The Chicago Faucet Company
- Type: Subsidiary
- Industry: Plumbing
- Founded: 1901; 125 years ago
- Founder: Albert Brown
- Headquarters: Des Plaines, Illinois, United States
- Area served: United States and Canada
- Key people: Fabian Huber (President)
- Revenue: US$270 million (2017)
- Parent: Geberit
- Website: chicagofaucets.com

= Chicago Faucet =

American plumbing fixtures company

The Chicago Faucet Company, often shortened to Chicago Faucets, founded on the near-west side of Chicago, Illinois, United States, has been producing faucets and other plumbing fixtures since 1901. The company founder, Albert C. Brown, invented the Quaturn Cartridge in 1913 that worked with the flow of water to make it both easy to open and close the spigots and forestalled leak development.

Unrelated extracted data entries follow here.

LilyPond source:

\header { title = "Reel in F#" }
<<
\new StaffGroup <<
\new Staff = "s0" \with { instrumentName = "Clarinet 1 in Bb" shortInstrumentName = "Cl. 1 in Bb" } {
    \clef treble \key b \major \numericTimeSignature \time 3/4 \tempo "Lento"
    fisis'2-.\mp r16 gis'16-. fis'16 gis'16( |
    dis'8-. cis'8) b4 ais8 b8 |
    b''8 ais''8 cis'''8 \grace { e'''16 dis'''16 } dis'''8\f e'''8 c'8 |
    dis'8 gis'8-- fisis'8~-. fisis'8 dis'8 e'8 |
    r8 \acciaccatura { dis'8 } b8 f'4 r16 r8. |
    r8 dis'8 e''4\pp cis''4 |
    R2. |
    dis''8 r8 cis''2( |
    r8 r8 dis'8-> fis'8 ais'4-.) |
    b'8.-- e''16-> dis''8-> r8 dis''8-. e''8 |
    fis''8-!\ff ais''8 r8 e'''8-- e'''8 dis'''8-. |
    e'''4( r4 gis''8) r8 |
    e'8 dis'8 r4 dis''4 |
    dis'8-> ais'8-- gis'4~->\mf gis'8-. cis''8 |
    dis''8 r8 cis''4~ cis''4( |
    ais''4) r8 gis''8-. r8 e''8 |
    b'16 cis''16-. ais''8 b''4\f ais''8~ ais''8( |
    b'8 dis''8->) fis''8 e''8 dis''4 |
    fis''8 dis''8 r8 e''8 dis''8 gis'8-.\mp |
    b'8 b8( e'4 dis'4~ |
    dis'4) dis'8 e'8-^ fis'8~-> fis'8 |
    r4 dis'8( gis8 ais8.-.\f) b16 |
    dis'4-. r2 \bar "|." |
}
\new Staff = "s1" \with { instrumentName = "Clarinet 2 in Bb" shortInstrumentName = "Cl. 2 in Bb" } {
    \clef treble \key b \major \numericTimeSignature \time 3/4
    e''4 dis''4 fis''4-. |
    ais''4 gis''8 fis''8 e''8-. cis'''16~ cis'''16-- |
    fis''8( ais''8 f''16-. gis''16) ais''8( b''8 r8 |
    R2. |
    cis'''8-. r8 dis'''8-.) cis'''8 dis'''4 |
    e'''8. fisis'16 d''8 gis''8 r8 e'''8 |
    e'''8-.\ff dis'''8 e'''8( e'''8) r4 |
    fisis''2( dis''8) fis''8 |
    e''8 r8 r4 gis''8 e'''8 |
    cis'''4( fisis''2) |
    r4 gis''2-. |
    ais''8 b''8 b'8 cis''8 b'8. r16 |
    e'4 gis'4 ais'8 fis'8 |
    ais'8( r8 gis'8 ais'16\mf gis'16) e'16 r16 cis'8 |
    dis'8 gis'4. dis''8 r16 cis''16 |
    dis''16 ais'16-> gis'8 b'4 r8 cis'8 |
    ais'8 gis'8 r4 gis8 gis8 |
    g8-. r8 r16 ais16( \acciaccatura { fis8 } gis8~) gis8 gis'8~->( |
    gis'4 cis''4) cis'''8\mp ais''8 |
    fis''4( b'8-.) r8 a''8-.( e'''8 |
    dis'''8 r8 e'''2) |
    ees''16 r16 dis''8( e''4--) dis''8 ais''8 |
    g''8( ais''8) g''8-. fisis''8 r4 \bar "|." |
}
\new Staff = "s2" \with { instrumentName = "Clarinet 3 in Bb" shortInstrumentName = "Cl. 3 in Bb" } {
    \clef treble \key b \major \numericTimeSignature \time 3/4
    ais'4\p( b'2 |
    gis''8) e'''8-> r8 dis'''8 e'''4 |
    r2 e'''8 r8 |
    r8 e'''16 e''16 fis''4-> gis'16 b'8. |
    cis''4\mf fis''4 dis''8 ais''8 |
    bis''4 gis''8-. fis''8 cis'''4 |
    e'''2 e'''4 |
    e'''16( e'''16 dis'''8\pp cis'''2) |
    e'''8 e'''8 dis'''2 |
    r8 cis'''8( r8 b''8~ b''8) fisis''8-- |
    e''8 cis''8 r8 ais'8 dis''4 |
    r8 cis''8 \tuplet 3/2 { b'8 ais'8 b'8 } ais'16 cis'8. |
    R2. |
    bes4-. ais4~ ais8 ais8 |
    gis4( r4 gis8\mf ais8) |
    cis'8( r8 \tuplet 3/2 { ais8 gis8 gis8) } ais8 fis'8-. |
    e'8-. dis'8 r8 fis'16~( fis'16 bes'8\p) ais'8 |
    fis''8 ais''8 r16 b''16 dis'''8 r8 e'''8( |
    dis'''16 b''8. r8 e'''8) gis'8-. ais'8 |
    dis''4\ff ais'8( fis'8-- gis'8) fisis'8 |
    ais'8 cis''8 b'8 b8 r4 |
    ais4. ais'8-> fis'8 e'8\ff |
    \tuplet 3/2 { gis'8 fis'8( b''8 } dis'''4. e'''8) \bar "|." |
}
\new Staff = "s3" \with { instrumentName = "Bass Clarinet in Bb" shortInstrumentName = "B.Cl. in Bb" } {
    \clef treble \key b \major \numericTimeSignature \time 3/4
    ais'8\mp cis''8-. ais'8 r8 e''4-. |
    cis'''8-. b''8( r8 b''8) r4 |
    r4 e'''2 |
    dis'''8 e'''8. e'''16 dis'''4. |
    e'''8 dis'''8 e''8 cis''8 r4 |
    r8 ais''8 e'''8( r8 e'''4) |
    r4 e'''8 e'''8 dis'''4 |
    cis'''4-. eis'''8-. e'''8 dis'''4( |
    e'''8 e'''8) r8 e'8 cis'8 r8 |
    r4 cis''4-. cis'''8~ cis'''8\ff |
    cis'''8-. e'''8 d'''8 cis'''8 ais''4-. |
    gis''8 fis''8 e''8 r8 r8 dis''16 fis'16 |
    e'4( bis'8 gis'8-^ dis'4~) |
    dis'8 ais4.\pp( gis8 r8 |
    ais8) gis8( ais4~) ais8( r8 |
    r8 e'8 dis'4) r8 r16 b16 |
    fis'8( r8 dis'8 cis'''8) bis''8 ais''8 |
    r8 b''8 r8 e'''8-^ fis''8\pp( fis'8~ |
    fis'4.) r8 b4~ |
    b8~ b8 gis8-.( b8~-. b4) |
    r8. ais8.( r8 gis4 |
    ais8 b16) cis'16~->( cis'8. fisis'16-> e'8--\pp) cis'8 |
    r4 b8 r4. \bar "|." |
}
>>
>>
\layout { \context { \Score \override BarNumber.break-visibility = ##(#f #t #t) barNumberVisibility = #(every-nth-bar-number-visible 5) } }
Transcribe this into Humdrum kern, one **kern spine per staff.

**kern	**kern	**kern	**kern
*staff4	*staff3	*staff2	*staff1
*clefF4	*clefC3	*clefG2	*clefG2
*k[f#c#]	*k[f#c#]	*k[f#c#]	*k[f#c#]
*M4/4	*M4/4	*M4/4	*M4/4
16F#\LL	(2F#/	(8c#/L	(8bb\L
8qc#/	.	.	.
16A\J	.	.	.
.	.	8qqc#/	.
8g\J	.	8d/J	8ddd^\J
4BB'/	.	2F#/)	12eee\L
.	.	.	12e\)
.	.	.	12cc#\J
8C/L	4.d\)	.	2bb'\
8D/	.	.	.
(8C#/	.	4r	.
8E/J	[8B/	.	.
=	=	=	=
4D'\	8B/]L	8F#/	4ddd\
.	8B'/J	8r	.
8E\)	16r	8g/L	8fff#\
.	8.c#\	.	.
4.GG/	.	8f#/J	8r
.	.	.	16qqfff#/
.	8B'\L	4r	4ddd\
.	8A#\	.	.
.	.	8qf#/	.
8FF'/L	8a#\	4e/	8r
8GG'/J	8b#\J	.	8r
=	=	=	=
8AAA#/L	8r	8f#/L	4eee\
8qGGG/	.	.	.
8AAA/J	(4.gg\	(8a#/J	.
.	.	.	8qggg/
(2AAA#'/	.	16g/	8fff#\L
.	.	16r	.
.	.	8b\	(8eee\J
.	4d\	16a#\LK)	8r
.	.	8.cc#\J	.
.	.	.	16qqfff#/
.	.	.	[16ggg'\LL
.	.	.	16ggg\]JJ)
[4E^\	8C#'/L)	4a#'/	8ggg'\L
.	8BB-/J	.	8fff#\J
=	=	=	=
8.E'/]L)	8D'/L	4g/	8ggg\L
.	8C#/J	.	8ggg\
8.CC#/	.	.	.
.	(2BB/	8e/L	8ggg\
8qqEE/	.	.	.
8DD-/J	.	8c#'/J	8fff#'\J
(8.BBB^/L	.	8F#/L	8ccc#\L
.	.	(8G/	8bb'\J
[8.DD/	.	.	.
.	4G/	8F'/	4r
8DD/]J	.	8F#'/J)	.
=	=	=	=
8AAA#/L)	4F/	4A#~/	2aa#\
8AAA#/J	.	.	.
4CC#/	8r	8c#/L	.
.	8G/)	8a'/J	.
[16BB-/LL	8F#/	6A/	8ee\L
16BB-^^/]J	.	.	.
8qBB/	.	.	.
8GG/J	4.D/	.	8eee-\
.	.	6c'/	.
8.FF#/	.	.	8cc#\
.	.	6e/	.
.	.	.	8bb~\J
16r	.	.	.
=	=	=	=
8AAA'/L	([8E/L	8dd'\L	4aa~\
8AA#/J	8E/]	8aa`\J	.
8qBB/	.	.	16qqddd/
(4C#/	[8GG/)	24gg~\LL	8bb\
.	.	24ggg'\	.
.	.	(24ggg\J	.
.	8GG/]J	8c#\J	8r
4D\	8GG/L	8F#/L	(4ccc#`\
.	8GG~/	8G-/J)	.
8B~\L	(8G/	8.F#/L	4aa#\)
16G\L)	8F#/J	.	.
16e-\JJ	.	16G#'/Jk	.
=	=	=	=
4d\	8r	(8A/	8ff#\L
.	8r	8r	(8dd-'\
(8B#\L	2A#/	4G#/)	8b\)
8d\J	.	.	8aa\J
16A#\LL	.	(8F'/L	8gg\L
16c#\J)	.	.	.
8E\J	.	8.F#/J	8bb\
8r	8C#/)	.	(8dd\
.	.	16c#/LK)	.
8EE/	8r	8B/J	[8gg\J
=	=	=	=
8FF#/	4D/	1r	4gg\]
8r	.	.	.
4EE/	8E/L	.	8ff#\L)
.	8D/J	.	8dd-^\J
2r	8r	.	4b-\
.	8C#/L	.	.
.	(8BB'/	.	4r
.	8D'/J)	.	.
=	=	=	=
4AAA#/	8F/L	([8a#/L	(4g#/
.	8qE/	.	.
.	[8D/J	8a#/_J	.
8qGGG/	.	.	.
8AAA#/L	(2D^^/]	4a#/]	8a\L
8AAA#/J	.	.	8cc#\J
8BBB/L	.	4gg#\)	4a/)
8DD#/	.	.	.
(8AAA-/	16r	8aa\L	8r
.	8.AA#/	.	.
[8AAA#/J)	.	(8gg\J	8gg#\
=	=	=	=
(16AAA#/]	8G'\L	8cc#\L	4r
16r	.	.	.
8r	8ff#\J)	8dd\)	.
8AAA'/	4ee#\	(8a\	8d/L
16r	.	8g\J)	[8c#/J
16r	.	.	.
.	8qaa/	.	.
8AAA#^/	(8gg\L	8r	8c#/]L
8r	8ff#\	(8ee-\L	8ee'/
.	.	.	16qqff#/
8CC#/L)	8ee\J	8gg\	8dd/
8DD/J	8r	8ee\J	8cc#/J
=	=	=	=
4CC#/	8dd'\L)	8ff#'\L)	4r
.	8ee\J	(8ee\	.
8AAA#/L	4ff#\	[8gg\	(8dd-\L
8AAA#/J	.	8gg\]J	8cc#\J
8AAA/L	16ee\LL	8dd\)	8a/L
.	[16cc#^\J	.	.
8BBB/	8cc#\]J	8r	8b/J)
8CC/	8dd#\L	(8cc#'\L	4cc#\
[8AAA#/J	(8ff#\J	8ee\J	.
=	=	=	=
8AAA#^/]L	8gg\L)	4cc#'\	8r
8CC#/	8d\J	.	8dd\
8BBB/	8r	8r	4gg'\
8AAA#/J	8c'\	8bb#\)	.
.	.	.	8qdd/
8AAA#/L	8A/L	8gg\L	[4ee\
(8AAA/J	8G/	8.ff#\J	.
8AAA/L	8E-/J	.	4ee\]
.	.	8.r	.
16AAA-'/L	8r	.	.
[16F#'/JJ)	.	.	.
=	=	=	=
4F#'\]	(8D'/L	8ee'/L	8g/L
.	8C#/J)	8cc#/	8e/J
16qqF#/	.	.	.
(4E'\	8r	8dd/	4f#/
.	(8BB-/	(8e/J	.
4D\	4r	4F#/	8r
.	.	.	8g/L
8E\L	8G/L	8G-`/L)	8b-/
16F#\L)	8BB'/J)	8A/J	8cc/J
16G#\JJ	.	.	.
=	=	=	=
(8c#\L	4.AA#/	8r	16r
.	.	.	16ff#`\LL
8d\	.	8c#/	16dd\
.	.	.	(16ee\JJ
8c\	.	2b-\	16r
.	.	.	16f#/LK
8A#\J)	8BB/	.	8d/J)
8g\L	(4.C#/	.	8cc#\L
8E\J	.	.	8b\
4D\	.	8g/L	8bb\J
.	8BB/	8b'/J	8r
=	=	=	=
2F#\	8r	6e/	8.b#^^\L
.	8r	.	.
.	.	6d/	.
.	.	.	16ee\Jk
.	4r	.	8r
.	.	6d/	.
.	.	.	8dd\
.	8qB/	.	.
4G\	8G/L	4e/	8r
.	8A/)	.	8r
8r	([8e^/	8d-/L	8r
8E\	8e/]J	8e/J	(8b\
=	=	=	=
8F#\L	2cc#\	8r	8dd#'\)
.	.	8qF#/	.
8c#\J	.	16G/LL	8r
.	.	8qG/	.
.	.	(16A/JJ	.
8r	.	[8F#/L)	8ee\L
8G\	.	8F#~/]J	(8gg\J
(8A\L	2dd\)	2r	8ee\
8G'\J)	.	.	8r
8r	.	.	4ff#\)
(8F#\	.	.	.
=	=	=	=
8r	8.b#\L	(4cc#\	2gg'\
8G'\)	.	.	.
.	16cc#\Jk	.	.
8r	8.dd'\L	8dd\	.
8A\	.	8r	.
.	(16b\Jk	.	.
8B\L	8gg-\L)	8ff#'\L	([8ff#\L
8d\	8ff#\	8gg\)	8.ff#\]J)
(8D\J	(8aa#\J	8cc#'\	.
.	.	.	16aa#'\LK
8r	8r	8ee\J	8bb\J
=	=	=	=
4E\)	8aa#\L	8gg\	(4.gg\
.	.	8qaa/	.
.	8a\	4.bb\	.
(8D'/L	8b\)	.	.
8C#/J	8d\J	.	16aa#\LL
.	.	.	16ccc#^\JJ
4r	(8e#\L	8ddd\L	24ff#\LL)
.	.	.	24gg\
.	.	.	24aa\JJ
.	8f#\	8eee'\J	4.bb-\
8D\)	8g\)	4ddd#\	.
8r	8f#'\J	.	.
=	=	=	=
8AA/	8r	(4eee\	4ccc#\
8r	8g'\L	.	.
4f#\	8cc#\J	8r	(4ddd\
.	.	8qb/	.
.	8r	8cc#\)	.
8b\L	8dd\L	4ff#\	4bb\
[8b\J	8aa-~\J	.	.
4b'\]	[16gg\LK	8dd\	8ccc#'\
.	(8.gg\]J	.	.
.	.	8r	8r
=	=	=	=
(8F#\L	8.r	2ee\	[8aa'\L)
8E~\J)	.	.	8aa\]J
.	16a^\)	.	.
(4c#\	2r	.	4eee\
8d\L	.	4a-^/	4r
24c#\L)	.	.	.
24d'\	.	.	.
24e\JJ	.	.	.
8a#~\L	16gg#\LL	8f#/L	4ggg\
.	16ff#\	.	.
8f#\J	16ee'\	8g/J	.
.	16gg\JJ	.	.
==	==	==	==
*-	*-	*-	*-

The Great Depression hit the company hard because of a decline in new construction. The company persevered by participating in the Chicago World's Fair of 1933 and briefly converted to the production of nuts, bolts, screws, and parachute hooks during World War II.

In 2002 the Swiss company Geberit AG acquired Chicago Faucet.

Currently the Chicago Faucet Company has its headquarters in Des Plaines, Illinois, and employs over 200 people in Des Plaines, Milwaukee, Elyria, Ohio, and Michigan City, Indiana.

Chicago Faucet has sales in the neighborhood of $270 million a year.